Available records: Begin

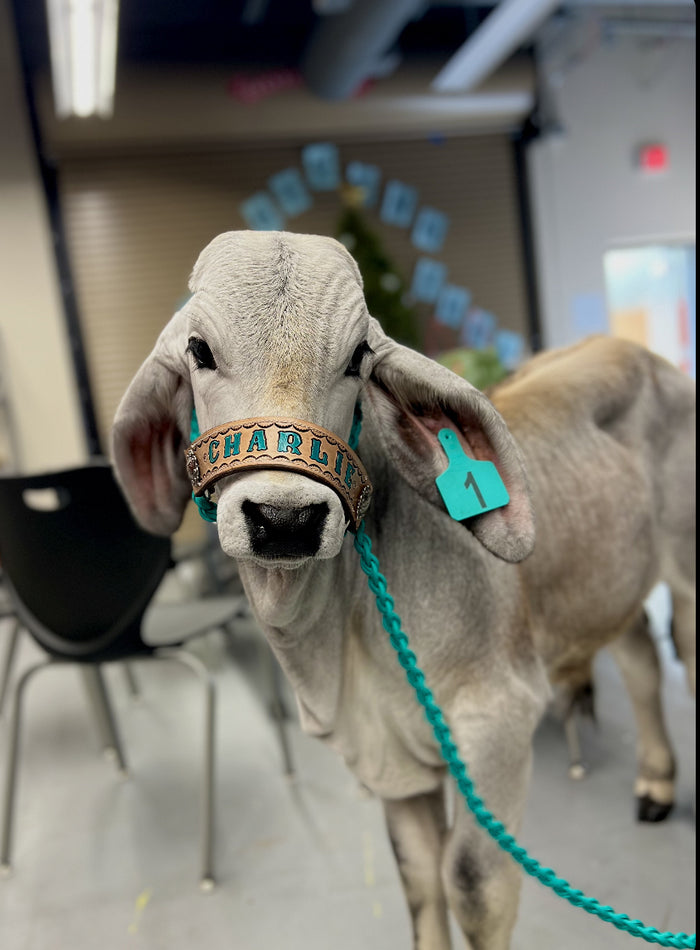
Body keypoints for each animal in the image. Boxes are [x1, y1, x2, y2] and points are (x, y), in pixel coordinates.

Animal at [112, 230, 695, 950]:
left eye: (357, 357)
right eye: (199, 350)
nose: (284, 519)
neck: (339, 638)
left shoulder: (497, 722)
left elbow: (471, 883)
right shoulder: (391, 760)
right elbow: (419, 878)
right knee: (640, 656)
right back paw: (656, 785)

Available records: End

◆ Directions for this task
Transcribe the lines above exactly, setting aside any picture among them.

◆ Exercise response
Body keypoints for each animal in the image. Boxes are [x1, y1, x2, y2] and points are (x, y), in pixel coordinates.

Animal at [112, 230, 695, 950]:
left eye: (357, 357)
right eye: (199, 350)
nose: (284, 519)
neck: (339, 638)
left shoulder: (497, 722)
left elbow: (471, 883)
right shoulder: (391, 760)
right elbow: (419, 878)
right knee: (640, 656)
right back paw: (656, 785)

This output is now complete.